In the past five days, I’ve driven about 1,300 miles: down to Indianapolis, over to Columbus, back to Chicago then a round trip to Grand Rapids. It was a vast wasteland.
No, not Indiana or Ohio or Michigan–I’m talking about FM radio and specifically, the endless and indistinguishable :60’s that clog it. The work I heard was so uniformly uninspired and instantly forgettable, you got the sense that the creatives responsible considered it with as little regard as the eventual listening audience. How sad.
About ten years ago, I judged a radio awards show in Chicago. The inimitable Mike Sheehan and I were charged with reviewing work from the financial services sector. After enduring a dozen or so monologues touting leveraged risk debenture asset funds, our ears were glazing over. But then, something magical happened: a spot came on that sparkled with an idea. It had a strong premise and it proffered highly personal musings about the future with delightfully engaging language and a rich tapestry of sounds. It was so remarkably fresh…up until it too took a hard turn into the flat, soul-crushing boilerplate of leveraged risk debenture asset fund talk. At that point, Mike shook his head and said “They had it going good, then they went and dropped the meat in the dirt.”
Mike’s expression is good radio writing; pointed, colorful and memorable.
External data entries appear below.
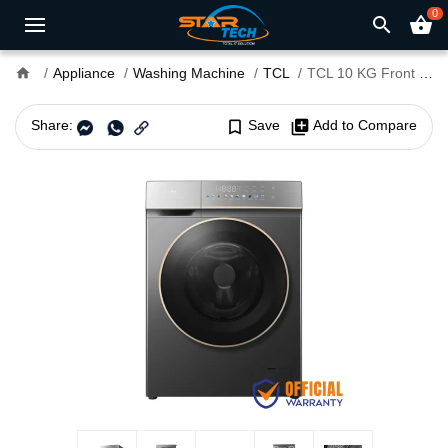
0
search
shopping_basket
home
Appliance
Washing Machine
TCL
TCL 10 KG Front Load Washing Machine (C7110FLG)
Share:
bookmark_border
Save
library_add
Add to Compare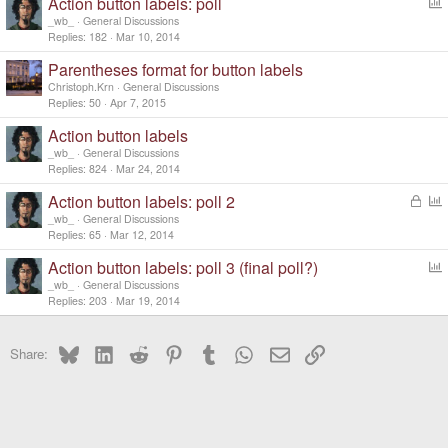
Action button labels: poll
o
_wb_
General Discussions
l
Replies
182
Mar 10, 2014
l
Parentheses format for button labels
Christoph.Krn
General Discussions
Replies
50
Apr 7, 2015
Action button labels
_wb_
General Discussions
Replies
824
Mar 24, 2014
Action button labels: poll 2
L
o
o
_wb_
General Discussions
c
l
Replies
65
Mar 12, 2014
k
l
Action button labels: poll 3 (final poll?)
e
o
d
_wb_
General Discussions
l
Replies
203
Mar 19, 2014
l
Bluesky
LinkedIn
Reddit
Pinterest
Tumblr
WhatsApp
Email
Link
Share: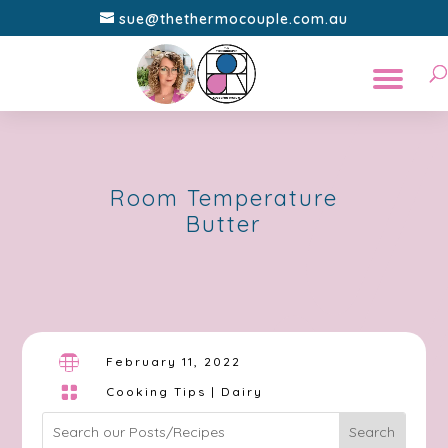
sue@thethermocouple.com.au
Room Temperature
Butter

February 11, 2022

Cooking Tips
|
Dairy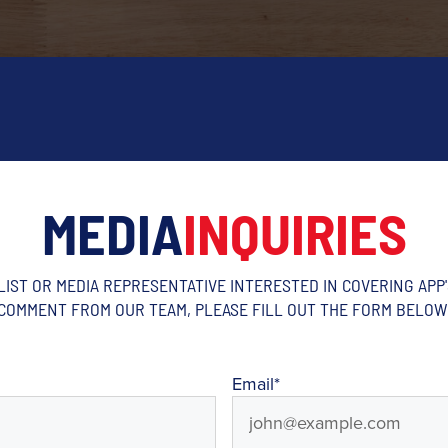
MEDIA
INQUIRIES
ALIST OR MEDIA REPRESENTATIVE INTERESTED IN COVERING APP
COMMENT FROM OUR TEAM, PLEASE FILL OUT THE FORM BELOW
Email
*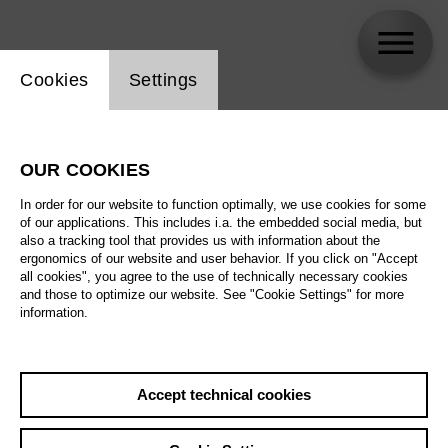
Website cookie setting
Cookies
Settings
Anne Keil
OUR COOKIES
Biography
In order for our website to function optimally, we use cookies for some
of our applications. This includes i.a. the embedded social media, but
Schedule
also a tracking tool that provides us with information about the
ergonomics of our website and user behavior. If you click on "Accept
all cookies", you agree to the use of technically necessary cookies
and those to optimize our website. See "Cookie Settings" for more
Fri 25.6.27
information.
Welche Musik
braucht die Welt?
Fri 25.6.27
,
18:00
Sat 26.6.27
Prices from € 5,00
Accept technical cookies
Tischlerei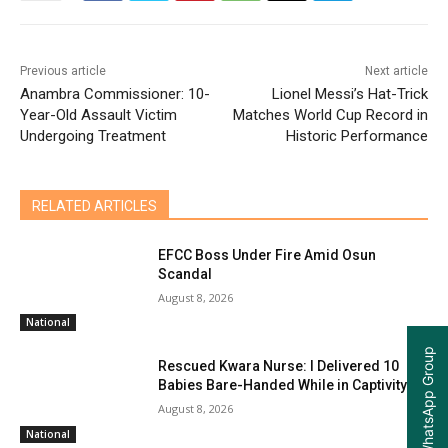
Previous article
Next article
Anambra Commissioner: 10-
Lionel Messi’s Hat-Trick
Year-Old Assault Victim
Matches World Cup Record in
Undergoing Treatment
Historic Performance
RELATED ARTICLES
EFCC Boss Under Fire Amid Osun
Scandal
August 8, 2026
National
Join our WhatsApp Group
Rescued Kwara Nurse: I Delivered 10
Babies Bare-Handed While in Captivity
August 8, 2026
National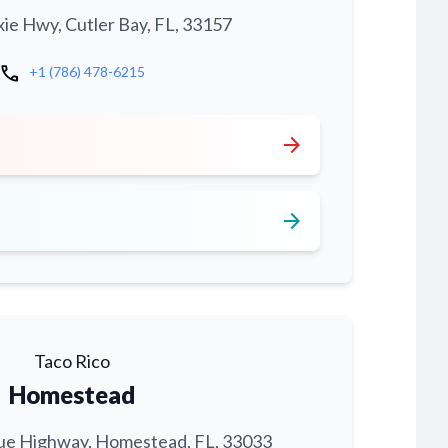
xie Hwy, Cutler Bay, FL, 33157
call
+1 (786) 478-6215
arrow_forward
arrow_forward
Taco Rico
Homestead
ue Highway, Homestead, FL, 33033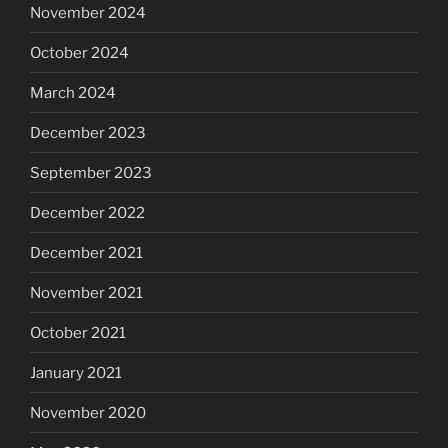
November 2024
October 2024
March 2024
December 2023
September 2023
December 2022
December 2021
November 2021
October 2021
January 2021
November 2020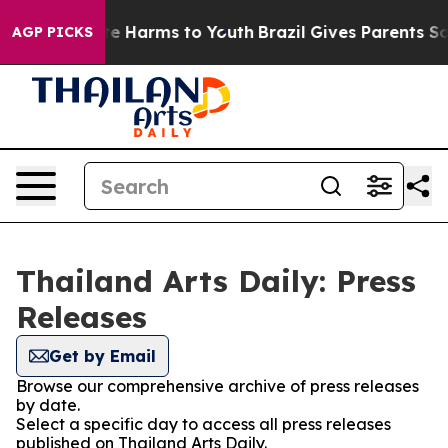
Fund to Abate Harms to Youth
Brazil Gives Parents Soci
AGP PICKS
Thailand Arts Daily: Press
Releases
Get by Email
Browse our comprehensive archive of press releases
by date.
Select a specific day to access all press releases
published on Thailand Arts Daily.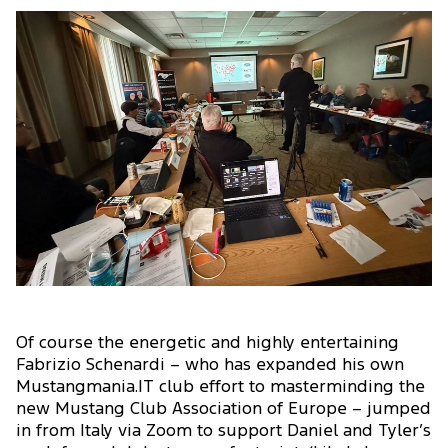
Of course the energetic and highly entertaining
Fabrizio Schenardi – who has expanded his own
Mustangmania.IT club effort to masterminding the
new Mustang Club Association of Europe – jumped
in from Italy via Zoom to support Daniel and Tyler’s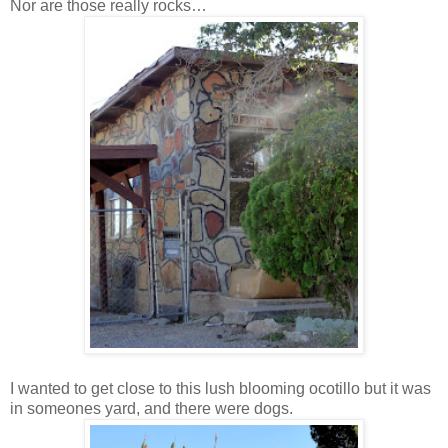
Nor are those really rocks…
I wanted to get close to this lush blooming ocotillo but it was
in someones yard, and there were dogs.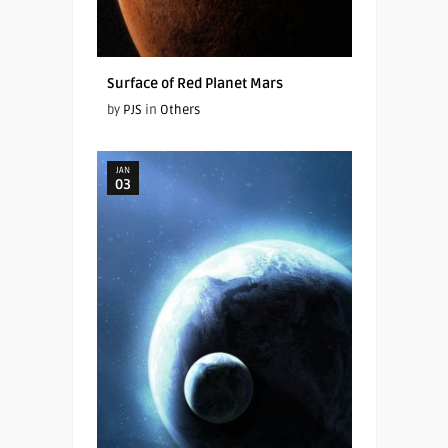
Surface of Red Planet Mars
by
PJS
in
Others
JAN
03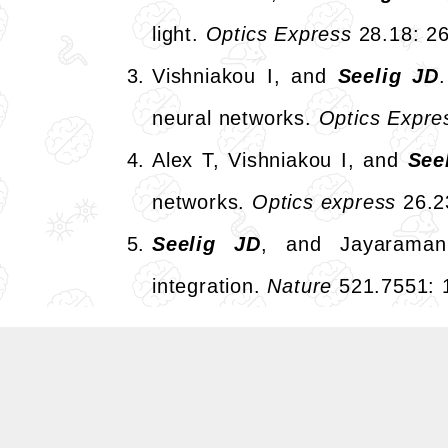
light.
Optics Express
28.18: 2
Vishniakou I, and
Seelig JD
neural networks.
Optics Expre
Alex T, Vishniakou I, and
See
networks.
Optics express
26.2
Seelig JD
, and Jayaraman
integration.
Nature
521.7551: 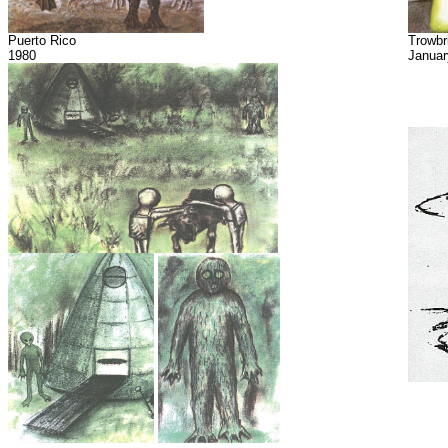
Puerto Rico
Trowbr
1980
Januar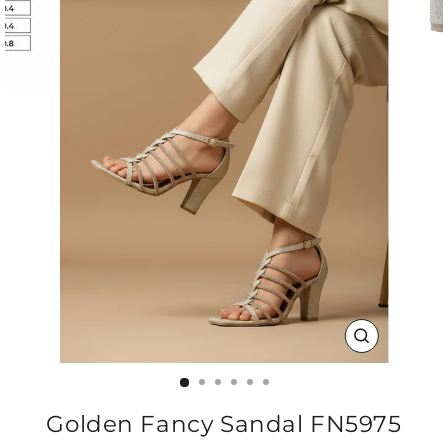
CLOSE
(ESC)
Golden Fancy Sandal FN5975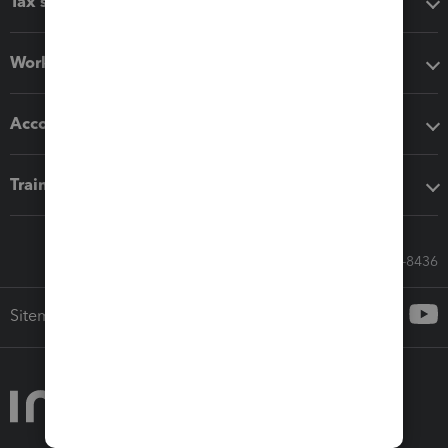
Tax software
Workflow add-ons
Accounting solutions
Training & support
Call Sales: 833-564-8436
Sitemap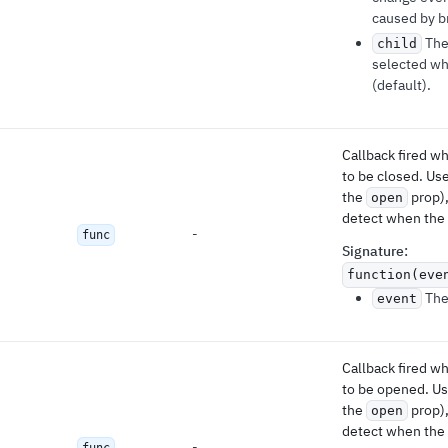
caused by br
The
child
selected w
(default).
Callback fired 
to be closed. Use
the
prop),
open
detect when the 
-
func
Signature
:
function(eve
The 
event
Callback fired 
to be opened. Use
the
prop),
open
detect when the 
-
Yet this kind of individuality rarely exists on air and that’s a damned shame. Think of how few accents you hear on the radio, or the paucity of regional expressions and offbeat verbal deliveries. It’s so bad that when a brilliant radio ad comes along, you can’t miss it. Consider the spectacular “The Most Interesting Man in the World” ads for Dos Equis: between the antsy-Phillip-Glass-resolving-into-a-Zihuatanejo-boat-party music bed, the ludicrous thunderclap and of course, the pants-wettingly funny writing, you simply can’t ignore these ads. The announcer’s latest deadpan line “If he disagrees with you, it is because you are wrong” is so pitch perfect, it made me flat out jealous. Similarly, consider all the comedy that Bud Light’s mined from their “Real Men of Genius” work. That work’s been remarkable for years.
Actually, it may surprise some but I do like one financial services radio campaign very much. From the moment I first heard it, the Lenox Financial work made me pay attention. Founder Jon Shibley talks turkey with his Georgia accent, crowing about eliminating closing costs for mortgages. And he does this with a zealot’s passion, signing off with something no other mortgage company would dream of saying: “It’s the Biggest No-Brainer in the History of Earth.” Wow. That’s writing. I mean, a lesser person might say “Biggest No-Brainer In History” but adding the entire planet as a qualifier? Brilliant.
Radio should be joy for creatives; it’s cheap enough that you can rework and revise it until your spot sings, plus you can get more intimately involved with the production process than with any other medium. Not to mention that at any one time, a major portion of your audience will be driving I-65, hoping you’ll be interesting.